[[ SOURCE RECORDS, beginning ]]
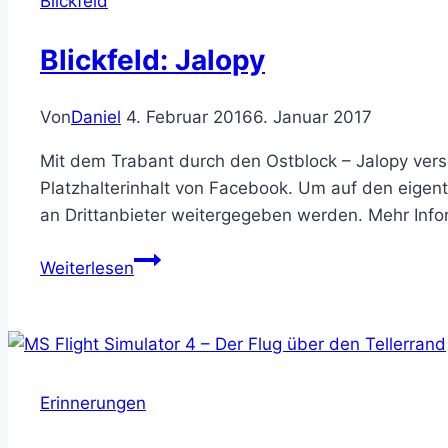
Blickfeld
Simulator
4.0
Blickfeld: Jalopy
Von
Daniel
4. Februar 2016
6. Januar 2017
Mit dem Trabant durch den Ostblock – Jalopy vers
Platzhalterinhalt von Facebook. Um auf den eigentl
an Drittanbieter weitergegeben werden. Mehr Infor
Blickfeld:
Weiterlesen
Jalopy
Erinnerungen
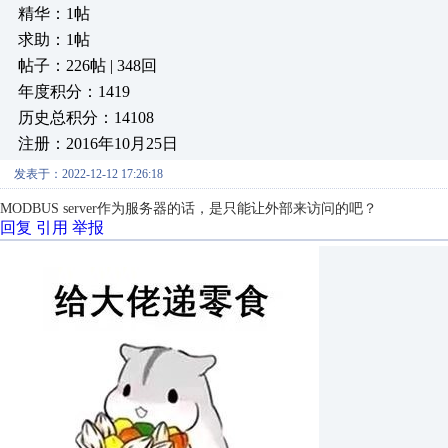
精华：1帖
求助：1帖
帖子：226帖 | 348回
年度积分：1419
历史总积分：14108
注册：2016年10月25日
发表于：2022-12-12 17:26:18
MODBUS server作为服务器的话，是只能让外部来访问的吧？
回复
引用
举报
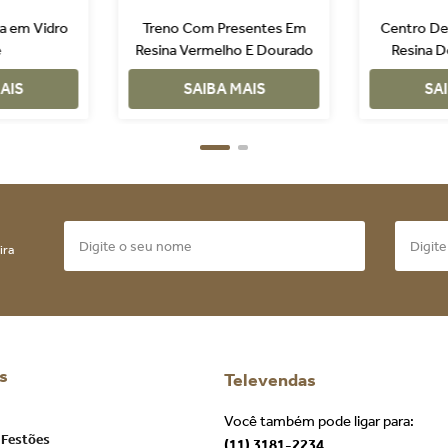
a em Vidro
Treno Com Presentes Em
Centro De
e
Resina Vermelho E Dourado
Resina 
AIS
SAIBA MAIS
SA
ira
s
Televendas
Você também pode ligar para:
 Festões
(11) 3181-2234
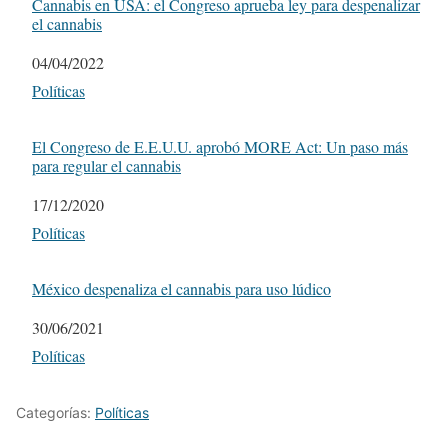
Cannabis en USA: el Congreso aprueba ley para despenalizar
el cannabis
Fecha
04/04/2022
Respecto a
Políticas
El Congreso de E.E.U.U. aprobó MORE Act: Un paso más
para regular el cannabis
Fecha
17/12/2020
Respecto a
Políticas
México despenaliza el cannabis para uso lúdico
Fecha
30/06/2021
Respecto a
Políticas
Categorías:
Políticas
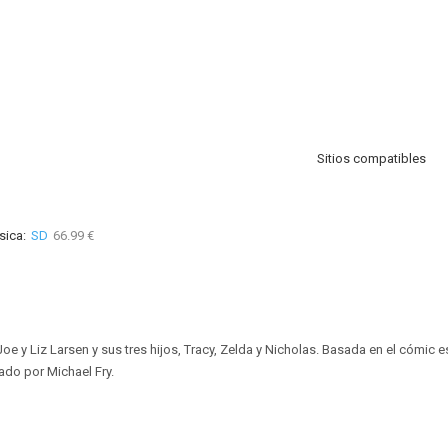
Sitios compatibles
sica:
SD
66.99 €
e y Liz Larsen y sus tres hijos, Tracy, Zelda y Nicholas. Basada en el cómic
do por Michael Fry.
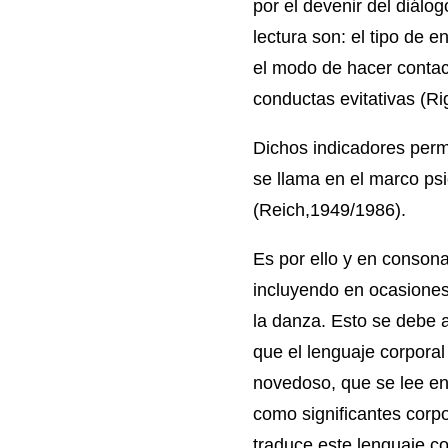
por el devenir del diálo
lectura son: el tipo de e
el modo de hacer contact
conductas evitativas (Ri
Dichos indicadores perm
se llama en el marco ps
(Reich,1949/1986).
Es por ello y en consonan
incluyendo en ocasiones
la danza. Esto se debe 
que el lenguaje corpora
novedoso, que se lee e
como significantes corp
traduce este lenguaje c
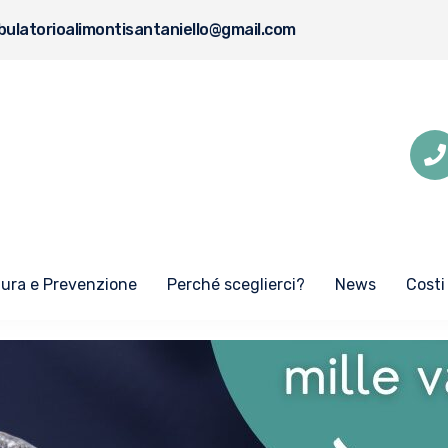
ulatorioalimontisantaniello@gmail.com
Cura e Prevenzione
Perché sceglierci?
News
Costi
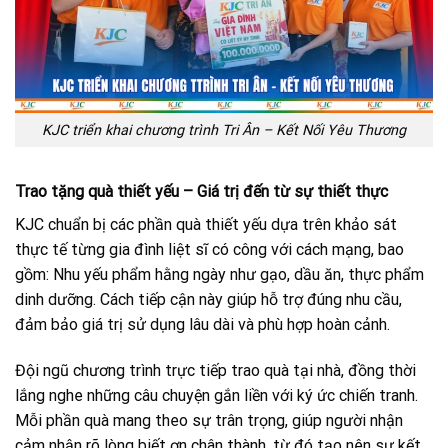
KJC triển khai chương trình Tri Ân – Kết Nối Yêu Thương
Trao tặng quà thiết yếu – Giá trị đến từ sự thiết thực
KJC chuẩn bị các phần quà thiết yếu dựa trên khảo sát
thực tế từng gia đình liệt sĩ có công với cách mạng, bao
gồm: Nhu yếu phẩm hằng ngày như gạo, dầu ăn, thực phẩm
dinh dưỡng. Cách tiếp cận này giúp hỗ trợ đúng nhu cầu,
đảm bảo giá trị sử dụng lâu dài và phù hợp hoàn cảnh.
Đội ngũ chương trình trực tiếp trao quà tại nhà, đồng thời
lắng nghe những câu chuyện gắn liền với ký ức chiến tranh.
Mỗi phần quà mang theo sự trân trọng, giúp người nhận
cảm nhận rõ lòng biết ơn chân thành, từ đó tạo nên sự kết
[[ SOURCE RECORDS, end ]]
◆ WHAT IS NEEDED
Reproduce the text read from every one of the records above, line for line and unchanged. Leave the pictures out of your answer.

◆ OUTPUT OF THE TASK
Blickfeld
Simulator
4.0
Blickfeld: Jalopy
Von
Daniel
4. Februar 2016
6. Januar 2017
Mit dem Trabant durch den Ostblock – Jalopy vers
Platzhalterinhalt von Facebook. Um auf den eigentl
an Drittanbieter weitergegeben werden. Mehr Infor
Blickfeld:
Weiterlesen
Jalopy
Erinnerungen
精华：1帖
求助：1帖
帖子：226帖 | 348回
年度积分：1419
历史总积分：14108
注册：2016年10月25日
发表于：2022-12-12 17:26:18
MODBUS server作为服务器的话，是只能让外部来访问的吧？
回复
引用
举报
a em Vidro
Treno Com Presentes Em
Centro De
e
Resina Vermelho E Dourado
Resina 
AIS
SAIBA MAIS
SA
ira
s
Televendas
Você também pode ligar para:
 Festões
(11) 3181-2234
Cannabis en USA: el Congreso aprueba ley para despenalizar
el cannabis
Fecha
04/04/2022
Respecto a
Políticas
El Congreso de E.E.U.U. aprobó MORE Act: Un paso más
para regular el cannabis
Fecha
17/12/2020
Respecto a
Políticas
México despenaliza el cannabis para uso lúdico
Fecha
30/06/2021
Respecto a
Políticas
Categorías:
Políticas
Sitios compatibles
sica:
SD
66.99 €
e y Liz Larsen y sus tres hijos, Tracy, Zelda y Nicholas. Basada en el cómic
do por Michael Fry.
por el devenir del diálo
lectura son: el tipo de e
el modo de hacer contact
conductas evitativas (Ri
Dichos indicadores perm
se llama en el marco ps
(Reich,1949/1986).
Es por ello y en consonan
incluyendo en ocasiones
la danza. Esto se debe 
que el lenguaje corpora
novedoso, que se lee e
como significantes corp
traduce este lenguaje c
ulatorioalimontisantaniello@gmail.com
Cura e Prevenzione
Perché sceglierci?
News
Costi
KJC triển khai chương trình Tri Ân – Kết Nối Yêu Thương
Trao tặng quà thiết yếu – Giá trị đến từ sự thiết thực
KJC chuẩn bị các phần quà thiết yếu dựa trên khảo sát
thực tế từng gia đình liệt sĩ có công với cách mạng, bao
gồm: Nhu yếu phẩm hằng ngày như gạo, dầu ăn, thực phẩm
dinh dưỡng. Cách tiếp cận này giúp hỗ trợ đúng nhu cầu,
đảm bảo giá trị sử dụng lâu dài và phù hợp hoàn cảnh.
Đội ngũ chương trình trực tiếp trao quà tại nhà, đồng thời
lắng nghe những câu chuyện gắn liền với ký ức chiến tranh.
Mỗi phần quà mang theo sự trân trọng, giúp người nhận
cảm nhận rõ lòng biết ơn chân thành, từ đó tạo nên sự kết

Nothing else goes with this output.